Золотоносные усы
Анна Толстова о выставке Сальвадора Дали
"Но я и усами превзойду Ницше! Мои усы не будут унылыми, катастрофическими, отягощенными туманами и вагнеровской музыкой". "Убежден, что как аналитик и психолог я превосхожу Марселя Пруста". "После Дионисия Ареопагита никто на Западе, ни Леонардо да Винчи, ни Парацельс, ни Гете, ни Ницше, не имел такой тесной связи с Космосом, как..." Не надо быть таким же великим пророком, каким был автор "Дневника гения", чтобы предсказать, которая из московских выставок 2011 года побьет все рекорды посещаемости. Так и напишем: гвоздем сезона стала ретроспектива Сальвадора Дали в ГМИИ имени Пушкина, плотная очередь опутывала клейновский храм искусств тройным кольцом, временами перекрывая Волхонку.

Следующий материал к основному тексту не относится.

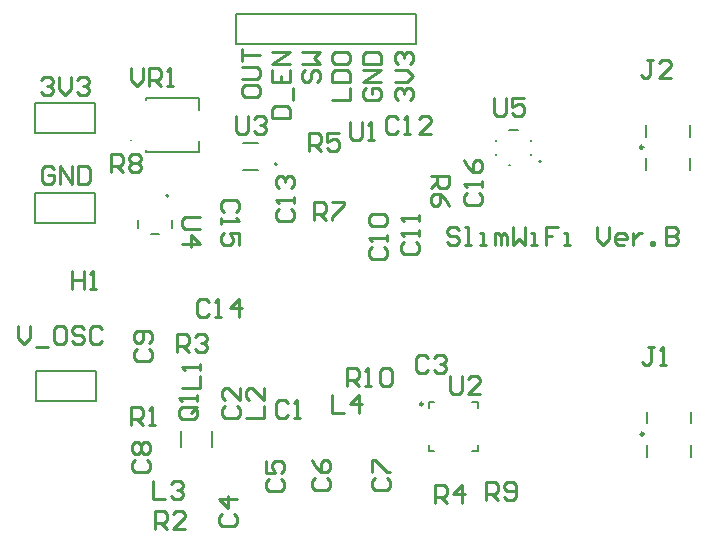
<source format=gbr>
%TF.GenerationSoftware,Altium Limited,Altium Designer,22.6.1 (34)*%
G04 Layer_Color=65535*
%FSLAX26Y26*%
%MOIN*%
%TF.SameCoordinates,2B337168-DF0E-4336-AB3C-9C7F5D13073F*%
%TF.FilePolarity,Positive*%
%TF.FileFunction,Legend,Top*%
%TF.Part,Single*%
G01*
G75*
%TA.AperFunction,NonConductor*%
%ADD40C,0.009842*%
%ADD41C,0.011024*%
%ADD42C,0.007874*%
%ADD43C,0.005000*%
%ADD44C,0.010000*%
D40*
X2393622Y1444803D02*
G03*
X2393622Y1444803I-4921J0D01*
G01*
D41*
X3129961Y1345000D02*
G03*
X3129961Y1345000I-5512J0D01*
G01*
X3127835Y2301220D02*
G03*
X3127835Y2301220I-5512J0D01*
G01*
D42*
X2787520Y2252953D02*
G03*
X2787520Y2252953I-3937J0D01*
G01*
X1906614Y2244409D02*
G03*
X1906614Y2244409I-3937J0D01*
G01*
X1545276Y2139882D02*
G03*
X1545276Y2139882I-3937J0D01*
G01*
X1420236Y2324606D02*
G03*
X1420236Y2324606I-1968J0D01*
G01*
X1302450Y1455000D02*
Y1555000D01*
X1102450Y1455000D02*
X1302450D01*
X1102450D02*
Y1555000D01*
X1302450D01*
X2414291Y1289291D02*
X2432008D01*
X2414291D02*
Y1307008D01*
X2557992Y1289291D02*
X2575709D01*
Y1307008D01*
Y1432992D02*
Y1450709D01*
X2557992D02*
X2575709D01*
X2414291D02*
X2432008D01*
X2414291Y1432992D02*
Y1450709D01*
X1586937Y1300431D02*
Y1355549D01*
X1689299Y1300431D02*
Y1355549D01*
X1770000Y2645000D02*
Y2745000D01*
X2370000Y2645000D02*
Y2745000D01*
X1770000Y2645000D02*
X2370000D01*
X1770000Y2745000D02*
X2370000D01*
X1300000Y2050000D02*
Y2150000D01*
X1100000Y2050000D02*
X1300000D01*
X1100000D02*
Y2150000D01*
X1300000D01*
Y2350000D02*
Y2450000D01*
X1100000Y2350000D02*
X1300000D01*
X1100000D02*
Y2450000D01*
X1300000D01*
D43*
X3285866Y1270197D02*
Y1309567D01*
Y1380433D02*
Y1419803D01*
X3139803Y1270197D02*
Y1309567D01*
Y1380433D02*
Y1419803D01*
X2754055Y2275197D02*
Y2277559D01*
X2680039Y2359055D02*
X2709961D01*
X2754055Y2322441D02*
Y2324803D01*
X2635945Y2275197D02*
Y2277559D01*
Y2322441D02*
Y2324803D01*
X2680039Y2240945D02*
X2684370D01*
X1795394Y2223937D02*
X1844606D01*
X1795394Y2316063D02*
X1844606D01*
X1442913Y2032008D02*
Y2057992D01*
X1486811Y2013504D02*
X1513189D01*
X1557087Y2032008D02*
Y2057992D01*
X3283740Y2226417D02*
Y2265787D01*
Y2336654D02*
Y2376024D01*
X3137677Y2226417D02*
Y2265787D01*
Y2336654D02*
Y2376024D01*
X1648583Y2426772D02*
Y2463583D01*
X1471417D02*
X1648583D01*
X1471417Y2459646D02*
Y2463583D01*
Y2286417D02*
Y2290354D01*
Y2286417D02*
X1648583D01*
Y2323228D01*
D44*
X1225013Y1889990D02*
Y1830010D01*
Y1860000D01*
X1265000D01*
Y1889990D01*
Y1830010D01*
X1284994D02*
X1304987D01*
X1294990D01*
Y1889990D01*
X1284994Y1879994D01*
X2514987Y2024984D02*
X2504990Y2034981D01*
X2484997D01*
X2475000Y2024984D01*
Y2014987D01*
X2484997Y2004990D01*
X2504990D01*
X2514987Y1994994D01*
Y1984997D01*
X2504990Y1975000D01*
X2484997D01*
X2475000Y1984997D01*
X2534981Y1975000D02*
X2554974D01*
X2544977D01*
Y2034981D01*
X2534981D01*
X2584964Y1975000D02*
X2604958D01*
X2594961D01*
Y2014987D01*
X2584964D01*
X2634948Y1975000D02*
Y2014987D01*
X2644945D01*
X2654942Y2004990D01*
Y1975000D01*
Y2004990D01*
X2664939Y2014987D01*
X2674935Y2004990D01*
Y1975000D01*
X2694929Y2034981D02*
Y1975000D01*
X2714922Y1994994D01*
X2734916Y1975000D01*
Y2034981D01*
X2754909Y1975000D02*
X2774903D01*
X2764906D01*
Y2014987D01*
X2754909D01*
X2844880Y2034981D02*
X2804893D01*
Y2004990D01*
X2824887D01*
X2804893D01*
Y1975000D01*
X2864874D02*
X2884867D01*
X2874871D01*
Y2014987D01*
X2864874D01*
X2974838Y2034981D02*
Y1994994D01*
X2994832Y1975000D01*
X3014825Y1994994D01*
Y2034981D01*
X3064809Y1975000D02*
X3044816D01*
X3034819Y1984997D01*
Y2004990D01*
X3044816Y2014987D01*
X3064809D01*
X3074806Y2004990D01*
Y1994994D01*
X3034819D01*
X3094799Y2014987D02*
Y1975000D01*
Y1994994D01*
X3104796Y2004990D01*
X3114793Y2014987D01*
X3124790D01*
X3154780Y1975000D02*
Y1984997D01*
X3164777D01*
Y1975000D01*
X3154780D01*
X3204764Y2034981D02*
Y1975000D01*
X3234754D01*
X3244751Y1984997D01*
Y1994994D01*
X3234754Y2004990D01*
X3204764D01*
X3234754D01*
X3244751Y2014987D01*
Y2024984D01*
X3234754Y2034981D01*
X3204764D01*
X1890023Y2400000D02*
X1950003D01*
Y2429990D01*
X1940006Y2439987D01*
X1900019D01*
X1890023Y2429990D01*
Y2400000D01*
X1960000Y2459981D02*
Y2499968D01*
X1890023Y2559948D02*
Y2519961D01*
X1950003D01*
Y2559948D01*
X1920013Y2519961D02*
Y2539955D01*
X1950003Y2579942D02*
X1890023D01*
X1950003Y2619929D01*
X1890023D01*
X2000016Y2559987D02*
X1990019Y2549990D01*
Y2529997D01*
X2000016Y2520000D01*
X2010013D01*
X2020010Y2529997D01*
Y2549990D01*
X2030006Y2559987D01*
X2040003D01*
X2050000Y2549990D01*
Y2529997D01*
X2040003Y2520000D01*
X1990019Y2579981D02*
X2050000D01*
X2030006Y2599974D01*
X2050000Y2619968D01*
X1990019D01*
X2205016Y2499987D02*
X2195019Y2489990D01*
Y2469997D01*
X2205016Y2460000D01*
X2245003D01*
X2255000Y2469997D01*
Y2489990D01*
X2245003Y2499987D01*
X2225010D01*
Y2479994D01*
X2255000Y2519981D02*
X2195019D01*
X2255000Y2559968D01*
X2195019D01*
Y2579961D02*
X2255000D01*
Y2609952D01*
X2245003Y2619948D01*
X2205016D01*
X2195019Y2609952D01*
Y2579961D01*
X2310016Y2460000D02*
X2300019Y2469997D01*
Y2489990D01*
X2310016Y2499987D01*
X2320013D01*
X2330010Y2489990D01*
Y2479994D01*
Y2489990D01*
X2340006Y2499987D01*
X2350003D01*
X2360000Y2489990D01*
Y2469997D01*
X2350003Y2460000D01*
X2300019Y2519981D02*
X2340006D01*
X2360000Y2539974D01*
X2340006Y2559968D01*
X2300019D01*
X2310016Y2579961D02*
X2300019Y2589958D01*
Y2609952D01*
X2310016Y2619948D01*
X2320013D01*
X2330010Y2609952D01*
Y2599955D01*
Y2609952D01*
X2340006Y2619948D01*
X2350003D01*
X2360000Y2609952D01*
Y2589958D01*
X2350003Y2579961D01*
X1045000Y1704977D02*
Y1664990D01*
X1064994Y1644997D01*
X1084987Y1664990D01*
Y1704977D01*
X1104981Y1635000D02*
X1144968D01*
X1194951Y1704977D02*
X1174958D01*
X1164961Y1694981D01*
Y1654994D01*
X1174958Y1644997D01*
X1194951D01*
X1204948Y1654994D01*
Y1694981D01*
X1194951Y1704977D01*
X1264929Y1694981D02*
X1254932Y1704977D01*
X1234939D01*
X1224942Y1694981D01*
Y1684984D01*
X1234939Y1674987D01*
X1254932D01*
X1264929Y1664990D01*
Y1654994D01*
X1254932Y1644997D01*
X1234939D01*
X1224942Y1654994D01*
X1324909Y1694981D02*
X1314913Y1704977D01*
X1294919D01*
X1284922Y1694981D01*
Y1654994D01*
X1294919Y1644997D01*
X1314913D01*
X1324909Y1654994D01*
X2090019Y2460000D02*
X2150000D01*
Y2499987D01*
X2090019Y2519981D02*
X2150000D01*
Y2549971D01*
X2140003Y2559968D01*
X2100016D01*
X2090019Y2549971D01*
Y2519981D01*
Y2609952D02*
Y2589958D01*
X2100016Y2579961D01*
X2140003D01*
X2150000Y2589958D01*
Y2609952D01*
X2140003Y2619948D01*
X2100016D01*
X2090019Y2609952D01*
X1790019Y2499990D02*
Y2479997D01*
X1800016Y2470000D01*
X1840003D01*
X1850000Y2479997D01*
Y2499990D01*
X1840003Y2509987D01*
X1800016D01*
X1790019Y2499990D01*
Y2529981D02*
X1840003D01*
X1850000Y2539977D01*
Y2559971D01*
X1840003Y2569968D01*
X1790019D01*
Y2589961D02*
Y2629948D01*
Y2609955D01*
X1850000D01*
X1164987Y2229984D02*
X1154990Y2239981D01*
X1134997D01*
X1125000Y2229984D01*
Y2189997D01*
X1134997Y2180000D01*
X1154990D01*
X1164987Y2189997D01*
Y2209990D01*
X1144994D01*
X1184981Y2180000D02*
Y2239981D01*
X1224968Y2180000D01*
Y2239981D01*
X1244961D02*
Y2180000D01*
X1274951D01*
X1284948Y2189997D01*
Y2229984D01*
X1274951Y2239981D01*
X1244961D01*
X1120000Y2524984D02*
X1129997Y2534981D01*
X1149990D01*
X1159987Y2524984D01*
Y2514987D01*
X1149990Y2504990D01*
X1139994D01*
X1149990D01*
X1159987Y2494994D01*
Y2484997D01*
X1149990Y2475000D01*
X1129997D01*
X1120000Y2484997D01*
X1179981Y2534981D02*
Y2494994D01*
X1199974Y2475000D01*
X1219968Y2494994D01*
Y2534981D01*
X1239961Y2524984D02*
X1249958Y2534981D01*
X1269951D01*
X1279948Y2524984D01*
Y2514987D01*
X1269951Y2504990D01*
X1259955D01*
X1269951D01*
X1279948Y2494994D01*
Y2484997D01*
X1269951Y2475000D01*
X1249958D01*
X1239961Y2484997D01*
X2140024Y1505010D02*
Y1564990D01*
X2170015D01*
X2180011Y1554994D01*
Y1535000D01*
X2170015Y1525003D01*
X2140024D01*
X2160018D02*
X2180011Y1505010D01*
X2200005D02*
X2219998D01*
X2210002D01*
Y1564990D01*
X2200005Y1554994D01*
X2249989D02*
X2259985Y1564990D01*
X2279979D01*
X2289976Y1554994D01*
Y1515006D01*
X2279979Y1505010D01*
X2259985D01*
X2249989Y1515006D01*
Y1554994D01*
X2605016Y1125010D02*
Y1184990D01*
X2635006D01*
X2645003Y1174994D01*
Y1155000D01*
X2635006Y1145003D01*
X2605016D01*
X2625010D02*
X2645003Y1125010D01*
X2664997Y1135006D02*
X2674994Y1125010D01*
X2694987D01*
X2704984Y1135006D01*
Y1174994D01*
X2694987Y1184990D01*
X2674994D01*
X2664997Y1174994D01*
Y1164997D01*
X2674994Y1155000D01*
X2704984D01*
X2631000Y2463981D02*
Y2413997D01*
X2640997Y2404000D01*
X2660990D01*
X2670987Y2413997D01*
Y2463981D01*
X2730968D02*
X2690981D01*
Y2433990D01*
X2710974Y2443987D01*
X2720971D01*
X2730968Y2433990D01*
Y2413997D01*
X2720971Y2404000D01*
X2700977D01*
X2690981Y2413997D01*
X2540006Y2150011D02*
X2530010Y2140015D01*
Y2120021D01*
X2540006Y2110024D01*
X2579993D01*
X2589990Y2120021D01*
Y2140015D01*
X2579993Y2150011D01*
X2589990Y2170005D02*
Y2189998D01*
Y2180002D01*
X2530010D01*
X2540006Y2170005D01*
X2530010Y2259976D02*
X2540006Y2239982D01*
X2560000Y2219989D01*
X2579993D01*
X2589990Y2229985D01*
Y2249979D01*
X2579993Y2259976D01*
X2569997D01*
X2560000Y2249979D01*
Y2219989D01*
X1355016Y2220010D02*
Y2279990D01*
X1385006D01*
X1395003Y2269994D01*
Y2250000D01*
X1385006Y2240003D01*
X1355016D01*
X1375010D02*
X1395003Y2220010D01*
X1414997Y2269994D02*
X1424994Y2279990D01*
X1444987D01*
X1454984Y2269994D01*
Y2259997D01*
X1444987Y2250000D01*
X1454984Y2240003D01*
Y2230006D01*
X1444987Y2220010D01*
X1424994D01*
X1414997Y2230006D01*
Y2240003D01*
X1424994Y2250000D01*
X1414997Y2259997D01*
Y2269994D01*
X1424994Y2250000D02*
X1444987D01*
X2030016Y2060010D02*
Y2119990D01*
X2060006D01*
X2070003Y2109994D01*
Y2090000D01*
X2060006Y2080003D01*
X2030016D01*
X2050010D02*
X2070003Y2060010D01*
X2089997Y2119990D02*
X2129984D01*
Y2109994D01*
X2089997Y2070006D01*
Y2060010D01*
X1770016Y2404990D02*
Y2355006D01*
X1780013Y2345010D01*
X1800006D01*
X1810003Y2355006D01*
Y2404990D01*
X1829997Y2394994D02*
X1839994Y2404990D01*
X1859987D01*
X1869984Y2394994D01*
Y2384997D01*
X1859987Y2375000D01*
X1849990D01*
X1859987D01*
X1869984Y2365003D01*
Y2355006D01*
X1859987Y2345010D01*
X1839994D01*
X1829997Y2355006D01*
X2150013Y2384990D02*
Y2335006D01*
X2160010Y2325010D01*
X2180003D01*
X2190000Y2335006D01*
Y2384990D01*
X2209994Y2325010D02*
X2229987D01*
X2219990D01*
Y2384990D01*
X2209994Y2374994D01*
X1422000Y2563981D02*
Y2523994D01*
X1441994Y2504000D01*
X1461987Y2523994D01*
Y2563981D01*
X1481981Y2504000D02*
Y2563981D01*
X1511971D01*
X1521968Y2553984D01*
Y2533990D01*
X1511971Y2523994D01*
X1481981D01*
X1501974D02*
X1521968Y2504000D01*
X1541961D02*
X1561955D01*
X1551958D01*
Y2563981D01*
X1541961Y2553984D01*
X1649990Y2069984D02*
X1600006D01*
X1590010Y2059987D01*
Y2039994D01*
X1600006Y2029997D01*
X1649990D01*
X1590010Y1980013D02*
X1649990D01*
X1620000Y2010003D01*
Y1970016D01*
X2420010Y2204984D02*
X2479990D01*
Y2174993D01*
X2469994Y2164997D01*
X2450000D01*
X2440003Y2174993D01*
Y2204984D01*
Y2184990D02*
X2420010Y2164997D01*
X2479990Y2105016D02*
X2469994Y2125010D01*
X2450000Y2145003D01*
X2430007D01*
X2420010Y2135006D01*
Y2115013D01*
X2430007Y2105016D01*
X2440003D01*
X2450000Y2115013D01*
Y2145003D01*
X2012575Y2290010D02*
Y2349990D01*
X2042565D01*
X2052562Y2339993D01*
Y2320000D01*
X2042565Y2310003D01*
X2012575D01*
X2032569D02*
X2052562Y2290010D01*
X2112543Y2349990D02*
X2072556D01*
Y2320000D01*
X2092549Y2329997D01*
X2102546D01*
X2112543Y2320000D01*
Y2300006D01*
X2102546Y2290010D01*
X2082553D01*
X2072556Y2300006D01*
X3160987Y2590981D02*
X3140994D01*
X3150990D01*
Y2540997D01*
X3140994Y2531000D01*
X3130997D01*
X3121000Y2540997D01*
X3220968Y2531000D02*
X3180981D01*
X3220968Y2570987D01*
Y2580984D01*
X3210971Y2590981D01*
X3190977D01*
X3180981Y2580984D01*
X1769994Y2084988D02*
X1779990Y2094985D01*
Y2114979D01*
X1769994Y2124976D01*
X1730007D01*
X1720010Y2114979D01*
Y2094985D01*
X1730007Y2084988D01*
X1720010Y2064995D02*
Y2045002D01*
Y2054998D01*
X1779990D01*
X1769994Y2064995D01*
X1779990Y1975024D02*
Y2015011D01*
X1750000D01*
X1759997Y1995018D01*
Y1985021D01*
X1750000Y1975024D01*
X1730007D01*
X1720010Y1985021D01*
Y2005014D01*
X1730007Y2015011D01*
X1680011Y1784994D02*
X1670015Y1794990D01*
X1650021D01*
X1640024Y1784994D01*
Y1745006D01*
X1650021Y1735010D01*
X1670015D01*
X1680011Y1745006D01*
X1700005Y1735010D02*
X1719998D01*
X1710002D01*
Y1794990D01*
X1700005Y1784994D01*
X1779979Y1735010D02*
Y1794990D01*
X1749989Y1765000D01*
X1789976D01*
X1915006Y2095011D02*
X1905010Y2085015D01*
Y2065021D01*
X1915006Y2055024D01*
X1954994D01*
X1964990Y2065021D01*
Y2085015D01*
X1954994Y2095011D01*
X1964990Y2115005D02*
Y2134998D01*
Y2125002D01*
X1905010D01*
X1915006Y2115005D01*
Y2164989D02*
X1905010Y2174985D01*
Y2194979D01*
X1915006Y2204976D01*
X1925003D01*
X1935000Y2194979D01*
Y2184982D01*
Y2194979D01*
X1944997Y2204976D01*
X1954994D01*
X1964990Y2194979D01*
Y2174985D01*
X1954994Y2164989D01*
X2310011Y2394994D02*
X2300015Y2404990D01*
X2280021D01*
X2270024Y2394994D01*
Y2355006D01*
X2280021Y2345010D01*
X2300015D01*
X2310011Y2355006D01*
X2330005Y2345010D02*
X2349998D01*
X2340002D01*
Y2404990D01*
X2330005Y2394994D01*
X2419976Y2345010D02*
X2379989D01*
X2419976Y2384997D01*
Y2394994D01*
X2409979Y2404990D01*
X2389985D01*
X2379989Y2394994D01*
X2330006Y1985008D02*
X2320010Y1975011D01*
Y1955018D01*
X2330006Y1945021D01*
X2369993D01*
X2379990Y1955018D01*
Y1975011D01*
X2369993Y1985008D01*
X2379990Y2005002D02*
Y2024995D01*
Y2014998D01*
X2320010D01*
X2330006Y2005002D01*
X2379990Y2054985D02*
Y2074979D01*
Y2064982D01*
X2320010D01*
X2330006Y2054985D01*
X2225006Y1967452D02*
X2215010Y1957455D01*
Y1937462D01*
X2225006Y1927465D01*
X2264994D01*
X2274990Y1937462D01*
Y1957455D01*
X2264994Y1967452D01*
X2274990Y1987446D02*
Y2007439D01*
Y1997443D01*
X2215010D01*
X2225006Y1987446D01*
Y2037429D02*
X2215010Y2047426D01*
Y2067420D01*
X2225006Y2077417D01*
X2264994D01*
X2274990Y2067420D01*
Y2047426D01*
X2264994Y2037429D01*
X2225006D01*
X1440006Y1630003D02*
X1430010Y1620006D01*
Y1600013D01*
X1440006Y1590016D01*
X1479994D01*
X1489990Y1600013D01*
Y1620006D01*
X1479994Y1630003D01*
Y1649997D02*
X1489990Y1659994D01*
Y1679987D01*
X1479994Y1689984D01*
X1440006D01*
X1430010Y1679987D01*
Y1659994D01*
X1440006Y1649997D01*
X1450003D01*
X1460000Y1659994D01*
Y1689984D01*
X2435016Y1115010D02*
Y1174990D01*
X2465006D01*
X2475003Y1164994D01*
Y1145000D01*
X2465006Y1135003D01*
X2435016D01*
X2455010D02*
X2475003Y1115010D01*
X2524987D02*
Y1174990D01*
X2494997Y1145000D01*
X2534984D01*
X1942559Y1449994D02*
X1932562Y1459990D01*
X1912569D01*
X1902572Y1449994D01*
Y1410007D01*
X1912569Y1400010D01*
X1932562D01*
X1942559Y1410007D01*
X1962553Y1400010D02*
X1982546D01*
X1972550D01*
Y1459990D01*
X1962553Y1449994D01*
X1435006Y1260003D02*
X1425010Y1250006D01*
Y1230013D01*
X1435006Y1220016D01*
X1474994D01*
X1484990Y1230013D01*
Y1250006D01*
X1474994Y1260003D01*
X1435006Y1279997D02*
X1425010Y1289994D01*
Y1309987D01*
X1435006Y1319984D01*
X1445003D01*
X1455000Y1309987D01*
X1464997Y1319984D01*
X1474994D01*
X1484990Y1309987D01*
Y1289994D01*
X1474994Y1279997D01*
X1464997D01*
X1455000Y1289994D01*
X1445003Y1279997D01*
X1435006D01*
X1455000Y1289994D02*
Y1309987D01*
X1500016Y1030010D02*
Y1089990D01*
X1530006D01*
X1540003Y1079994D01*
Y1060000D01*
X1530006Y1050003D01*
X1500016D01*
X1520010D02*
X1540003Y1030010D01*
X1599984D02*
X1559997D01*
X1599984Y1069997D01*
Y1079994D01*
X1589987Y1089990D01*
X1569994D01*
X1559997Y1079994D01*
X1420013Y1375010D02*
Y1434990D01*
X1450003D01*
X1460000Y1424994D01*
Y1405000D01*
X1450003Y1395003D01*
X1420013D01*
X1440006D02*
X1460000Y1375010D01*
X1479994D02*
X1499987D01*
X1489990D01*
Y1434990D01*
X1479994Y1424994D01*
X2090016Y1474990D02*
Y1415010D01*
X2130003D01*
X2179987D02*
Y1474990D01*
X2149997Y1445000D01*
X2189984D01*
X1495016Y1189990D02*
Y1130010D01*
X1535003D01*
X1554997Y1179994D02*
X1564994Y1189990D01*
X1584987D01*
X1594984Y1179994D01*
Y1169997D01*
X1584987Y1160000D01*
X1574990D01*
X1584987D01*
X1594984Y1150003D01*
Y1140006D01*
X1584987Y1130010D01*
X1564994D01*
X1554997Y1140006D01*
X1805010Y1400016D02*
X1864990D01*
Y1440003D01*
Y1499984D02*
Y1459997D01*
X1825003Y1499984D01*
X1815006D01*
X1805010Y1489987D01*
Y1469994D01*
X1815006Y1459997D01*
X1590010Y1500013D02*
X1649990D01*
Y1540000D01*
Y1559994D02*
Y1579987D01*
Y1569990D01*
X1590010D01*
X1600006Y1559994D01*
X2235006Y1200003D02*
X2225010Y1190006D01*
Y1170013D01*
X2235006Y1160016D01*
X2274994D01*
X2284990Y1170013D01*
Y1190006D01*
X2274994Y1200003D01*
X2225010Y1219997D02*
Y1259984D01*
X2235006D01*
X2274994Y1219997D01*
X2284990D01*
X2035006Y1200003D02*
X2025010Y1190006D01*
Y1170013D01*
X2035006Y1160016D01*
X2074994D01*
X2084990Y1170013D01*
Y1190006D01*
X2074994Y1200003D01*
X2025010Y1259984D02*
X2035006Y1239990D01*
X2055000Y1219997D01*
X2074994D01*
X2084990Y1229994D01*
Y1249987D01*
X2074994Y1259984D01*
X2064997D01*
X2055000Y1249987D01*
Y1219997D01*
X1880006Y1195003D02*
X1870010Y1185006D01*
Y1165013D01*
X1880006Y1155016D01*
X1919994D01*
X1929990Y1165013D01*
Y1185006D01*
X1919994Y1195003D01*
X1870010Y1254984D02*
Y1214997D01*
X1900000D01*
X1890003Y1234990D01*
Y1244987D01*
X1900000Y1254984D01*
X1919994D01*
X1929990Y1244987D01*
Y1224994D01*
X1919994Y1214997D01*
X1725006Y1080003D02*
X1715010Y1070006D01*
Y1050013D01*
X1725006Y1040016D01*
X1764994D01*
X1774990Y1050013D01*
Y1070006D01*
X1764994Y1080003D01*
X1774990Y1129987D02*
X1715010D01*
X1745000Y1099997D01*
Y1139984D01*
X2410003Y1599994D02*
X2400006Y1609990D01*
X2380013D01*
X2370016Y1599994D01*
Y1560006D01*
X2380013Y1550010D01*
X2400006D01*
X2410003Y1560006D01*
X2429997Y1599994D02*
X2439994Y1609990D01*
X2459987D01*
X2469984Y1599994D01*
Y1589997D01*
X2459987Y1580000D01*
X2449990D01*
X2459987D01*
X2469984Y1570003D01*
Y1560006D01*
X2459987Y1550010D01*
X2439994D01*
X2429997Y1560006D01*
X1735006Y1440003D02*
X1725010Y1430006D01*
Y1410013D01*
X1735006Y1400016D01*
X1774994D01*
X1784990Y1410013D01*
Y1430006D01*
X1774994Y1440003D01*
X1784990Y1499984D02*
Y1459997D01*
X1745003Y1499984D01*
X1735006D01*
X1725010Y1489987D01*
Y1469994D01*
X1735006Y1459997D01*
X2485016Y1539990D02*
Y1490006D01*
X2495013Y1480010D01*
X2515006D01*
X2525003Y1490006D01*
Y1539990D01*
X2584984Y1480010D02*
X2544997D01*
X2584984Y1519997D01*
Y1529994D01*
X2574987Y1539990D01*
X2554994D01*
X2544997Y1529994D01*
X1629994Y1435000D02*
X1590006D01*
X1580010Y1425003D01*
Y1405010D01*
X1590006Y1395013D01*
X1629994D01*
X1639990Y1405010D01*
Y1425003D01*
X1619997Y1415006D02*
X1639990Y1435000D01*
Y1425003D02*
X1629994Y1435000D01*
X1639990Y1454994D02*
Y1474987D01*
Y1464990D01*
X1580010D01*
X1590006Y1454994D01*
X1575016Y1620010D02*
Y1679990D01*
X1605006D01*
X1615003Y1669994D01*
Y1650000D01*
X1605006Y1640003D01*
X1575016D01*
X1595010D02*
X1615003Y1620010D01*
X1634997Y1669994D02*
X1644994Y1679990D01*
X1664987D01*
X1674984Y1669994D01*
Y1659997D01*
X1664987Y1650000D01*
X1654990D01*
X1664987D01*
X1674984Y1640003D01*
Y1630006D01*
X1664987Y1620010D01*
X1644994D01*
X1634997Y1630006D01*
X3162987Y1633981D02*
X3142994D01*
X3152990D01*
Y1583997D01*
X3142994Y1574000D01*
X3132997D01*
X3123000Y1583997D01*
X3182981Y1574000D02*
X3202974D01*
X3192977D01*
Y1633981D01*
X3182981Y1623984D01*
%TF.MD5,b3e2bd8b5aae1198a0964bd8cec2b4ad*%
M02*

</source>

Постоять в очереди придется и утонченным эстетам, призирающим Дали как китч и попсу. Дело в том, что это первая полноценная ретроспектива художника, которой Россия, подарившая ему Гала — музу, мучительницу, любовницу, мать, хозяйку, секретаршу, продюсера и пиар-агента, наконец-то дождалась по случаю года Испании. Выставку привозят из Музея-театра Дали в Фигерасе. Из того самого красного здания в золотых яйцах, к которому, надо сказать, выстраиваются очереди не короче, чем к Уффици. Из музея, где хранится, может, и не самый лучший, но бесспорно подлинный Дали, причем в огромных количествах. Привезут не одну лишь тиражную графику, не сомнительные артефакты из сомнительных коллекций, чего было уже предостаточно. Привезут две дюжины картин, около девяноста рисунков, объекты, фотографии и литографии, на десерт покажут "Андалузского пса" и "Золотой век". Впрочем, целевой аудитории Дали, как правило, все равно, подлинник перед ней или копия — собственно, он сам к этому стремился.
Обычай интеллектуалов презирать Дали восходит к сюрреалистам, обвинившим его во всех смертных грехах, идеологических, эстетических, политических. На любой большой и добросовестной выставке сюрреализма эта ненависть становится еще и по-человечески понятной: Ив Танги, Ханс Беллмер, Макс Эрнст — он подворовывал у многих, тащил самое лучшее, справедливо заявив напоследок: "Сюрреализм — это я". Сам Дали, превзошедший Ницше, Гете, Пруста и Парацельса, к сюрреалистам относился снисходительно, Андре Бретона прощал, а обидная бретоновская анаграмма Avida Dollars жадному до долларов адресату откровенно нравилась. Вот кого золотоносный Дали не любил и не прощал, так это абстракционистов, и в этом он, эстет, позер и денди, солидарен с самыми широкими народными массами. Насмехался над Мондрианом и Поллоком, говорил, что из Кандинского вышел бы неплохой эмальер. Но зато преклонялся перед столь же вороватым Пикассо, называл духовным отцом и грозился побороть — по Фрейду. И конечно, молился на Рафаэля. Впрочем, сколько бы ни пытался Дали войти в Рафаэлев образ, был он — с его виртуозным академическим рисунком, тягучей линией, текучими формами, анаморфозами, галлюцинаторными эротическими композициями — отъявленным маньеристом, разве только взявшим психоанализ на вооружение.
Кстати, и "Дневник гения" с его копрологическими откровениями, сколь бы ни были они фрейдистски фундированы, более всего напоминает дневник маньериста Понтормо — кажется, первый в истории европейской литературы дневник, автор которого скрупулезно, наивно и без психоаналитических реверансов ведет хронику собственных пищеварительных процессов. И уж если говорить об истории художнической литературы, то "Дневник гения" — это мостик между дневником Понтормо и "Философией Энди Уорхола". Ведь коль скоро Пикассо — духовный отец Дали, Уорхол — его духовный сын, хорошенько усвоивший отцовские уроки. Тщательно сконструированный миф и отточенный стиль человека-иконы, культ славы и культ знаменитостей, завороженность миром кино и миром моды, фейерверк броских фраз и образов, постоянная работа на публику и озабоченность медиарезонансом, восторженная самореклама... В общем, он имел полное право заявить: "Поп-арт — это я", насмешливо пошевеливая усами, не унылыми и не катастрофическими, не отягощенными ничем, кроме как вплетенными в них незабудками.